- [TO DO] Return, unchanged, every line from the start of the items below through the line that contains "педагогическая", including both the first line and that final line.

<<<<

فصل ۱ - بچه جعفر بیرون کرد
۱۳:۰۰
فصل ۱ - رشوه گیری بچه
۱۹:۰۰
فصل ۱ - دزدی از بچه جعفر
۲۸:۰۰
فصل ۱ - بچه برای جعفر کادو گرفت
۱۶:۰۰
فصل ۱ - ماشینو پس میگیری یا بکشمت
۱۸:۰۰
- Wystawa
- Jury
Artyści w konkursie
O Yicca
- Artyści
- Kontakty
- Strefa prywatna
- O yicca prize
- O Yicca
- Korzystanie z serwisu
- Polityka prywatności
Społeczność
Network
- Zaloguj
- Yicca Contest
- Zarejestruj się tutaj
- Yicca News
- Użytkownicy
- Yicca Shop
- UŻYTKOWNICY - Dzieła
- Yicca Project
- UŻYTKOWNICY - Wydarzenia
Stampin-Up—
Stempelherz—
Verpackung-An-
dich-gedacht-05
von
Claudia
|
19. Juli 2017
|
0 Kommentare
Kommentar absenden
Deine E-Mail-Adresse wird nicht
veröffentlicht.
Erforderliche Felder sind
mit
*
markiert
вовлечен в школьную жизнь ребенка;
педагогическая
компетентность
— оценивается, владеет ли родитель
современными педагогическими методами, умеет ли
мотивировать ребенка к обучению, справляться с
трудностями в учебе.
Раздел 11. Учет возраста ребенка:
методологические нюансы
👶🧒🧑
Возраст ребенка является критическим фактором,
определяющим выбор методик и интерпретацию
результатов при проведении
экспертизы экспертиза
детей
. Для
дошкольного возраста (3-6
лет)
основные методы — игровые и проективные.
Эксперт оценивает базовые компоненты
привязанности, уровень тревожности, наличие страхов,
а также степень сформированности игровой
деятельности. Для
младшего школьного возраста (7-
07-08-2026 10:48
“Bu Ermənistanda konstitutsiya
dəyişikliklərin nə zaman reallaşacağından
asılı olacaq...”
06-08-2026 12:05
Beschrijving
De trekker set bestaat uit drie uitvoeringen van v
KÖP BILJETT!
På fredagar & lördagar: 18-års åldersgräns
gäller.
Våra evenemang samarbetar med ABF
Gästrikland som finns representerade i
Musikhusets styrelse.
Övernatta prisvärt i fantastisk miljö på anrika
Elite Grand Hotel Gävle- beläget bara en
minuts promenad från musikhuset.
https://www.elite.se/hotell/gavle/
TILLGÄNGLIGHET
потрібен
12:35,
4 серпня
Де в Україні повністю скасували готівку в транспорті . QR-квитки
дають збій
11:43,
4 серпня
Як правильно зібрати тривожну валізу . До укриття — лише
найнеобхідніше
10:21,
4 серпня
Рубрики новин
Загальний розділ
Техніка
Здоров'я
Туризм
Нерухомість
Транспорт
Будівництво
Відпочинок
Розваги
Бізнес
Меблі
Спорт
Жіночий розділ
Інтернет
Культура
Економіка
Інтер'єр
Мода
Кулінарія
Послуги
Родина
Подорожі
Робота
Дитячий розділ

>>>>

- [YOUR SOLUTION]
فصل ۱ - بچه جعفر بیرون کرد
۱۳:۰۰
فصل ۱ - رشوه گیری بچه
۱۹:۰۰
فصل ۱ - دزدی از بچه جعفر
۲۸:۰۰
فصل ۱ - بچه برای جعفر کادو گرفت
۱۶:۰۰
فصل ۱ - ماشینو پس میگیری یا بکشمت
۱۸:۰۰
- Wystawa
- Jury
Artyści w konkursie
O Yicca
- Artyści
- Kontakty
- Strefa prywatna
- O yicca prize
- O Yicca
- Korzystanie z serwisu
- Polityka prywatności
Społeczność
Network
- Zaloguj
- Yicca Contest
- Zarejestruj się tutaj
- Yicca News
- Użytkownicy
- Yicca Shop
- UŻYTKOWNICY - Dzieła
- Yicca Project
- UŻYTKOWNICY - Wydarzenia
Stampin-Up—
Stempelherz—
Verpackung-An-
dich-gedacht-05
von
Claudia
|
19. Juli 2017
|
0 Kommentare
Kommentar absenden
Deine E-Mail-Adresse wird nicht
veröffentlicht.
Erforderliche Felder sind
mit
*
markiert
вовлечен в школьную жизнь ребенка;
педагогическая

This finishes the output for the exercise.